Approach 2 is the classical Factory Pattern. This pattern is nothing to do with LSP. To ensure LSP is not violated in the client programs, you need to carefully design IProduct interface in such a way that the client program that is operating on IProduct would continue to operate without any modification irrespective of the concrete product that actually implements IProduct. If, you observe you are violating LSP redesign the interfaces.

For example it may be better to create one interface for a category of products if these categories differ in the way client communicates with them.

public interface IPerfume
{
    //Methods specific perfume products
}

public interface IAutomobile
{
    //Methods specific to automobiles
}

Then, you define one factory for each category of products.
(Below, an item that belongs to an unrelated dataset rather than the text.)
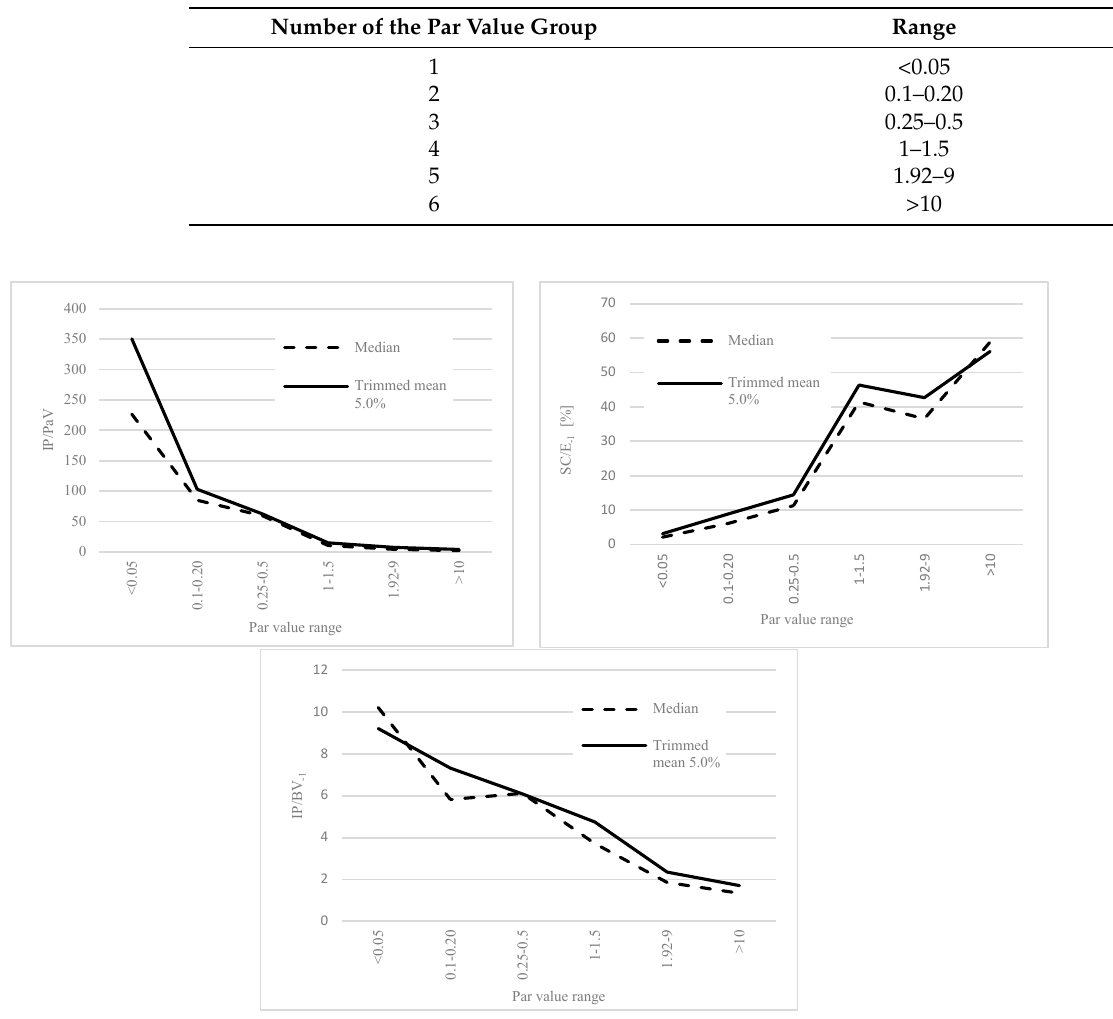
Figure 4. Second-degree financing parameters depending on PaV. Table 9. Regression analysis of the determinants of second-degree financing parameters.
PerfumeFactory to create perfume products and AutomobileFactory to create automobiles.

The example may not sound fancy but that is all I can think of now.

1
  • 1
    +1. this is closest to the right answer of the 3 so far. The points about IProduct are right on. In addition, Approach 1 is basically trying to be the Abstract Factory Pattern without being an abstract factory. Both approaches suffer from interface-itis, IMHO. They are simply not necessary here.